## DIRECTIVE
Filter the data below and copy each line that contains the string "between". Matching is case-sensitive.

[[ PROVIDED INFORMATION, beginning ]]

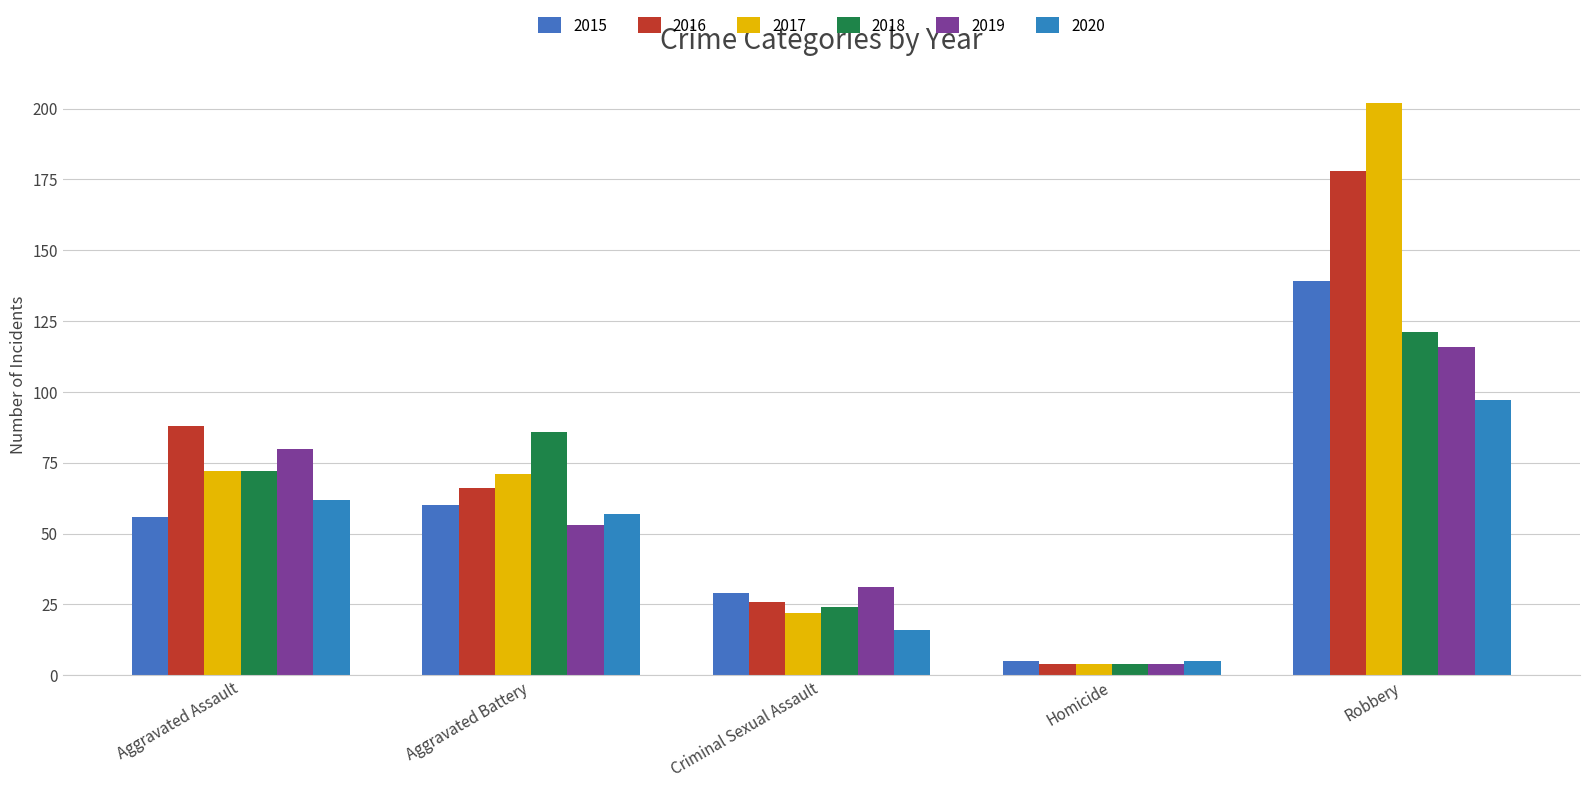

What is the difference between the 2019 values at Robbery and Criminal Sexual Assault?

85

[[ PROVIDED INFORMATION, end ]]
[[ PROVIDED INFORMATION, beginning ]]

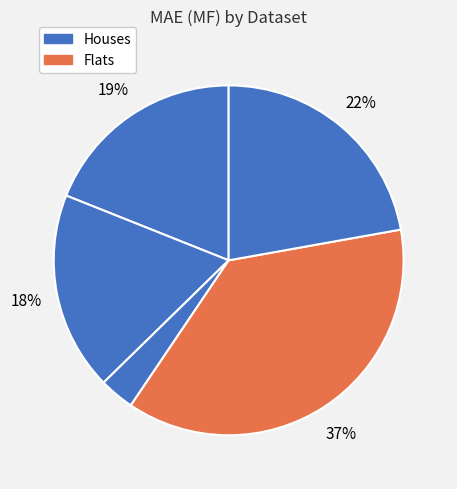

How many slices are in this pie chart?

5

[[ PROVIDED INFORMATION, end ]]
[[ PROVIDED INFORMATION, beginning ]]

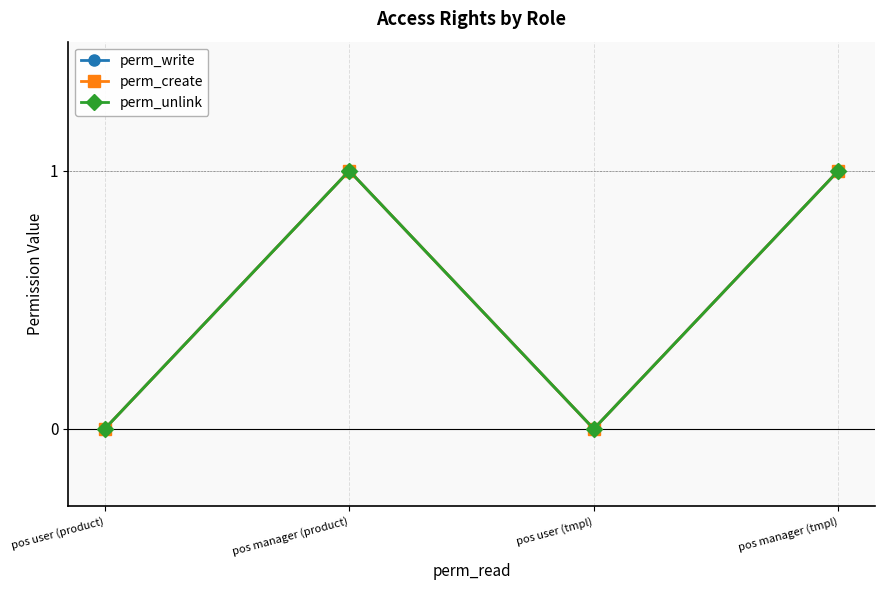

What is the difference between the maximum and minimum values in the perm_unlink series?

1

[[ PROVIDED INFORMATION, end ]]

## SOLUTION TO THE EXERCISE
What is the difference between the 2019 values at Robbery and Criminal Sexual Assault?
What is the difference between the maximum and minimum values in the perm_unlink series?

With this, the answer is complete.